茶杓をつくる6 順樋と逆樋

古い伝書には「さかひはくらず」というように書いてあるが、そのように、逆樋の茶杓は竹の構造上、次ページの写真のように中節の裏側を直線的に削るのが原則である。

順樋の茶杓は節裏を大きく削る蟻腰にできるが、逆樋はそうできないとここでは言っている。

逆樋の場合は、写真の上から三、四番目のもののように、枝が出ていた様子がよくわかり、樋の部分がその枝の左下へ続いている、
だからここを蟻腰のように刳って取ると、もろくも壊れてしまうことになる。

竹の節と節の間に樋が縦に走っている。
下側の端は竹の枝が出ているところであり、逆樋になる。
上側の端は竹の枝が出ていないところであり、順樋になる。

順樋には特段の構造がなく削りやすい。
逆樋には枝の痕跡があり、裏を削るとぽっかり穴が開いたりする。

順樋の茶杓に蟻腰の刳りがなくなるのは、宗旦のころからのようである。
なぜこの刳りがなくなっていくのか、それはよくわからないし、現代では蟻腰というほうが変形で異相だから、そういうことに不審をいだく人もないのだろう。

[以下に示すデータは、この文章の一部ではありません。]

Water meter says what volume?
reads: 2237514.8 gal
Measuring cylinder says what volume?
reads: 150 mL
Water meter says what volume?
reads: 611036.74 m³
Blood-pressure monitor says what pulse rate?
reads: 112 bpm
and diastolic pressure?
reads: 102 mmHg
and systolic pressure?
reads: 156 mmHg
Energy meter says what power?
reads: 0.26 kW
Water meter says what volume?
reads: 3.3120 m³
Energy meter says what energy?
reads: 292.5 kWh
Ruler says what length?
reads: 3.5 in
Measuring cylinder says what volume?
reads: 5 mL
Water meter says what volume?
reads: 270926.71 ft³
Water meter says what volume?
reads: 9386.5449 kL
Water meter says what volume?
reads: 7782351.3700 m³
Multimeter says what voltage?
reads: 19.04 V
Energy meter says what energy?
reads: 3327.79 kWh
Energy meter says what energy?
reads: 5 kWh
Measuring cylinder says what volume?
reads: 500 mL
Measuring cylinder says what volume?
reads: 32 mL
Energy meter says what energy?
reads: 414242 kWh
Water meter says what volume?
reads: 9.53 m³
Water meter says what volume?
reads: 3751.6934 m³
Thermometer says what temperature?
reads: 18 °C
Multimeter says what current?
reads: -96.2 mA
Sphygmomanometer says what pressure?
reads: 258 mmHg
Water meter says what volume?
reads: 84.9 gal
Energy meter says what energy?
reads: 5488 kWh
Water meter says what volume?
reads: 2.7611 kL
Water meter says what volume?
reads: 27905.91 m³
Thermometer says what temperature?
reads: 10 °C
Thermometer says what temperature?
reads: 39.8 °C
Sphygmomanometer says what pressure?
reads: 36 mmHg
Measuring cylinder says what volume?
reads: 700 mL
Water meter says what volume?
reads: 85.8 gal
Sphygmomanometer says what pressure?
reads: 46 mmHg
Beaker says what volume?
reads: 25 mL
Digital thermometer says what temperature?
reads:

蟻腰といえば利休、という先入観はあるものの、だからといって後代の茶杓には蟻腰がない…とは思っていなかった。
が、これだけ茶杓を見た人物がいうのだから、そういう傾向があるんだろう。


だとすると、理由は美意識なものか、先達への遠慮か、でなきゃ工数削減による量産化だな。うん。